(Saved entries)
Start of Block

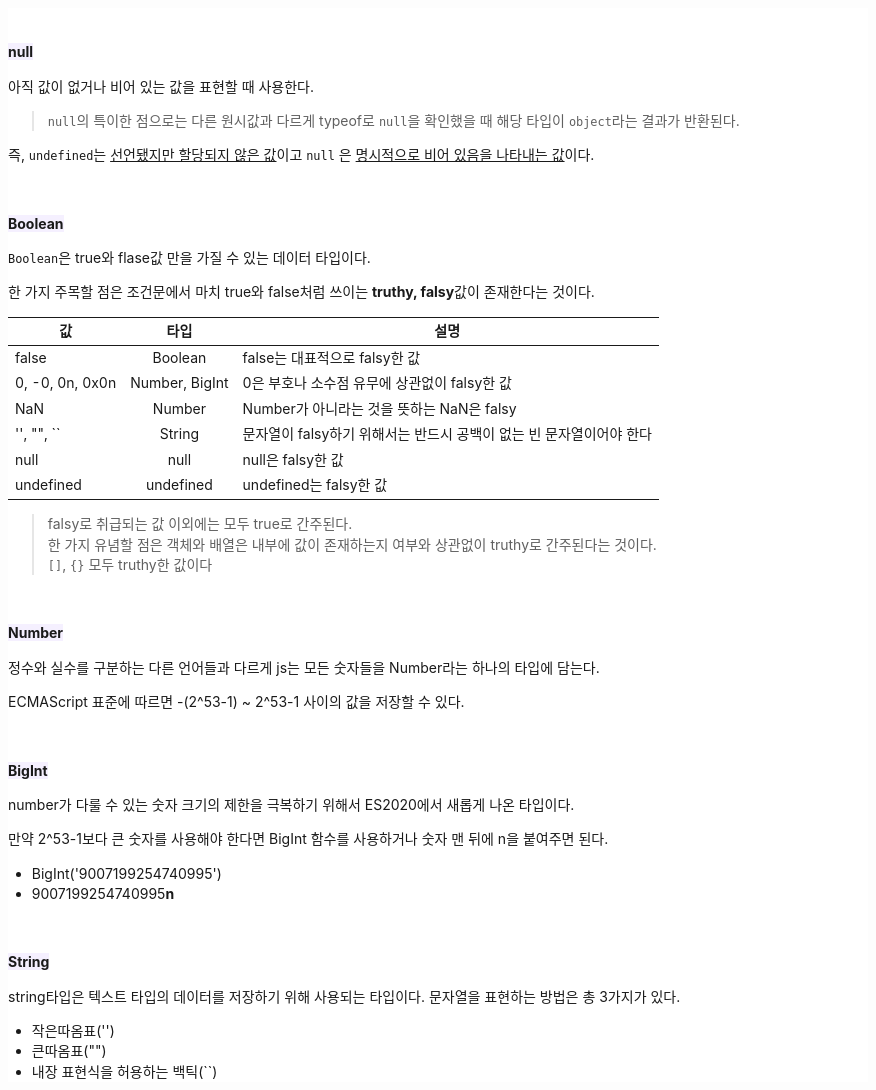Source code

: <br />

<span style="background-color:#f5f0ff">**null**</span>

아직 값이 없거나 비어 있는 값을 표현할 때 사용한다.

> `null`의 특이한 점으로는 다른 원시값과 다르게 typeof로 `null`을 확인했을 때 해당 타입이 `object`라는 결과가 반환된다. <br />

즉, `undefined`는 <u>선언됐지만 할당되지 않은 값</u>이고 `null` 은 <u>명시적으로 비어 있음을 나타내는 값</u>이다.

<br />

<span style="background-color:#f5f0ff">**Boolean**</span>

`Boolean`은 true와 flase값 만을 가질 수 있는 데이터 타입이다.

한 가지 주목할 점은 조건문에서 마치 true와 false처럼 쓰이는 **truthy, falsy**값이 존재한다는 것이다.

| 값              |      타입      | 설명                                                                |
| --------------- | :------------: | ------------------------------------------------------------------- |
| false           |    Boolean     | false는 대표적으로 falsy한 값                                       |
| 0, -0, 0n, 0x0n | Number, BigInt | 0은 부호나 소수점 유무에 상관없이 falsy한 값                        |
| NaN             |     Number     | Number가 아니라는 것을 뜻하는 NaN은 falsy                           |
| '', "", ``      |     String     | 문자열이 falsy하기 위해서는 반드시 공백이 없는 빈 문자열이어야 한다 |
| null            |      null      | null은 falsy한 값                                                   |
| undefined       |   undefined    | undefined는 falsy한 값                                              |

> falsy로 취급되는 값 이외에는 모두 true로 간주된다. <br />
> 한 가지 유념할 점은 객체와 배열은 내부에 값이 존재하는지 여부와 상관없이 truthy로 간주된다는 것이다. <br />`[]`, `{}` 모두 truthy한 값이다

<br />

<span style="background-color:#f5f0ff">**Number**</span>

정수와 실수를 구분하는 다른 언어들과 다르게 js는 모든 숫자들을 Number라는 하나의 타입에 담는다.

ECMAScript 표준에 따르면 -(2^53-1) ~ 2^53-1 사이의 값을 저장할 수 있다.

<br />

<span style="background-color:#f5f0ff">**BigInt**</span>

number가 다룰 수 있는 숫자 크기의 제한을 극복하기 위해서 ES2020에서 새롭게 나온 타입이다.

만약 2^53-1보다 큰 숫자를 사용해야 한다면 BigInt 함수를 사용하거나 숫자 맨 뒤에 n을 붙여주면 된다.

- BigInt('9007199254740995')
- 9007199254740995**n**

<br />

<span style="background-color:#f5f0ff">**String**</span>

string타입은 텍스트 타입의 데이터를 저장하기 위해 사용되는 타입이다.
문자열을 표현하는 방법은 총 3가지가 있다.

- 작은따옴표('')
- 큰따옴표("")
- 내장 표현식을 허용하는 백틱(``)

End of Block

Please pull out each line of the data above that contains the string "true와".

`Boolean`은 true와 flase값 만을 가질 수 있는 데이터 타입이다.
한 가지 주목할 점은 조건문에서 마치 true와 false처럼 쓰이는 **truthy, falsy**값이 존재한다는 것이다.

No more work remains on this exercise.